Even Jed conceded to himself Tristan was persuasive.

“Oh for Christ’s sake, Tristan,” Donna said, “didn’t you just hear him? You are
such
a tight-ass. This isn’t a product launch. I thought the purpose of this trip was for us to experience high adventure. Isn’t that what you said?”

Tristan didn’t answer her, but even in the firelight Jed could tell his face flushed red. She had embarrassed him, cut his feet out from under him. And his argument. Jed felt the momentum shift back.

“I’m in,” Knox said. “The worst that could happen is I never make it back to the firm to be at my desk when I get laid off.”

“Damn right,” Russell said. “Me, too.”

D’Amato covered his face with his hands as if horrified, then squeaked, “Me, three.”

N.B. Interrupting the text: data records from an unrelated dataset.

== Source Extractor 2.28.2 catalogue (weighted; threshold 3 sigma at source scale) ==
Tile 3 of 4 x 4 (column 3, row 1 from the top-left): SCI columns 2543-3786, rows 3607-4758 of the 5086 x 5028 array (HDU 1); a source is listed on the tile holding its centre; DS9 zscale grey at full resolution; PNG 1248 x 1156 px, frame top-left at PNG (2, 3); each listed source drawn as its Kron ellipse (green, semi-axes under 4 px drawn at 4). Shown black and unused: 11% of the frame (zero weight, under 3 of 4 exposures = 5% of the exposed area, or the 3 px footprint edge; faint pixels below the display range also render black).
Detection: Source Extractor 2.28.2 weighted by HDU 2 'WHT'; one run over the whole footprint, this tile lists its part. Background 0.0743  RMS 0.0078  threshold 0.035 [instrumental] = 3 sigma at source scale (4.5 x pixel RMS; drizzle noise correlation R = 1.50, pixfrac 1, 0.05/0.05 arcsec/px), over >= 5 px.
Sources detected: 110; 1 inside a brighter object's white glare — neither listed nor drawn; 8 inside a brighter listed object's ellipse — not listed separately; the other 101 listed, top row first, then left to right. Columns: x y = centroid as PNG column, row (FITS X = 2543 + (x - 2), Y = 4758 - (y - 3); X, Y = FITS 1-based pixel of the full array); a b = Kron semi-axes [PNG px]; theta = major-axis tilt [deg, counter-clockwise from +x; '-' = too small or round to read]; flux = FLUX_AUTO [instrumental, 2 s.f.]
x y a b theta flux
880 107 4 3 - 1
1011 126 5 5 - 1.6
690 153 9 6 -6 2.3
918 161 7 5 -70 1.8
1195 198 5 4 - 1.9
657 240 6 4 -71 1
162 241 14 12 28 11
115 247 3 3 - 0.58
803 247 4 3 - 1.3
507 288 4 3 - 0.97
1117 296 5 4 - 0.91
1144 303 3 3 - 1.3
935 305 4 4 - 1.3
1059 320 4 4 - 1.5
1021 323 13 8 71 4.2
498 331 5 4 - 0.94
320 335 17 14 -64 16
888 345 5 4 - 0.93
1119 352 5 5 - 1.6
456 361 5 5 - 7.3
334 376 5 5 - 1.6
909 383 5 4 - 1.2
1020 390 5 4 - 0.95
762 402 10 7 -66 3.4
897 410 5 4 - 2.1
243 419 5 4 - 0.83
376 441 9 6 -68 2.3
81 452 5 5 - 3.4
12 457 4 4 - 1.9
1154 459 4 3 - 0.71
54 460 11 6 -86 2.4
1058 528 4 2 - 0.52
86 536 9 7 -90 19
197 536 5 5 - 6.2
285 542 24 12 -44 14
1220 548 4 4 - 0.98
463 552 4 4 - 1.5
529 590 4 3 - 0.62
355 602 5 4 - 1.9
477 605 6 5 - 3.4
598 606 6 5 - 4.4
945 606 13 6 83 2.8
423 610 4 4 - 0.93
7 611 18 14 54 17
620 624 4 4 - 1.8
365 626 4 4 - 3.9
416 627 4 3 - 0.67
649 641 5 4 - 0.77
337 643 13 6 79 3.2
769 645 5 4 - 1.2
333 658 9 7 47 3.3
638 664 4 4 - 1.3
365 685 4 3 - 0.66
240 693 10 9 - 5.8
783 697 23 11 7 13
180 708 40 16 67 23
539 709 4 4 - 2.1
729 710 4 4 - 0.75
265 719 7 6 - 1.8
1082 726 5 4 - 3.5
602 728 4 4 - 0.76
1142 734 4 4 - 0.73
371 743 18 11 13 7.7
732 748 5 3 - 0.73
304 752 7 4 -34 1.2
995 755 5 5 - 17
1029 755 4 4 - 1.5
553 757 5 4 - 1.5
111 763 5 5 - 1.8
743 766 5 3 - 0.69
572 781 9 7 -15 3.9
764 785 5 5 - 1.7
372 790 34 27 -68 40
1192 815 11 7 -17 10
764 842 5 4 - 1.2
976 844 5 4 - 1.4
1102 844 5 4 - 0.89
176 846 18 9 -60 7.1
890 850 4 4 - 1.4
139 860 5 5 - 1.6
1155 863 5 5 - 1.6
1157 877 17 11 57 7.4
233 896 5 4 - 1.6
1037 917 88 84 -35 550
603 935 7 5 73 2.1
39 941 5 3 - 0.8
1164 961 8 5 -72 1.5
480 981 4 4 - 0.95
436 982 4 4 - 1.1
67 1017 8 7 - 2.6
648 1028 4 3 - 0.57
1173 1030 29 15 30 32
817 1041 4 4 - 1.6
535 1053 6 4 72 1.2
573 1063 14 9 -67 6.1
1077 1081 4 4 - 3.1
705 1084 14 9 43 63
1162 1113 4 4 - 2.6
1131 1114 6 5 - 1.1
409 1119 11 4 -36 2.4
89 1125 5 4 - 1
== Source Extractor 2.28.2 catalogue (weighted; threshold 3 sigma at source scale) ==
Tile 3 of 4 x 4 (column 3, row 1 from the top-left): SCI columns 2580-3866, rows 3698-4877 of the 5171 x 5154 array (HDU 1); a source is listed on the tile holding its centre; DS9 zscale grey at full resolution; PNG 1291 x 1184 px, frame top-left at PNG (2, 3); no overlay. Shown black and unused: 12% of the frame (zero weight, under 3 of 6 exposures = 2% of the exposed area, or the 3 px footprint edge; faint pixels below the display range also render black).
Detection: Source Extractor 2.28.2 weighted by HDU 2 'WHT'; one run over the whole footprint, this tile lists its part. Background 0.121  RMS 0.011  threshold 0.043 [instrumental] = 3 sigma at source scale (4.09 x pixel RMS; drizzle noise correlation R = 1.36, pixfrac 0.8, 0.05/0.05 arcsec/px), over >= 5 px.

Jed looked around. All in favor, one opposed, one not heard from.

“Mr. Wilson?” he asked, expecting it to go five–two.

Wilson said nothing, but his glare was intense.

Jed tried to read Wilson’s eyes, and what he saw was genuine surprise. As if
he’d
had his feet cut out from him, too. Finally, because all the attention had turned toward him, Wilson said, “That’s fine. I’ll go with the majority.”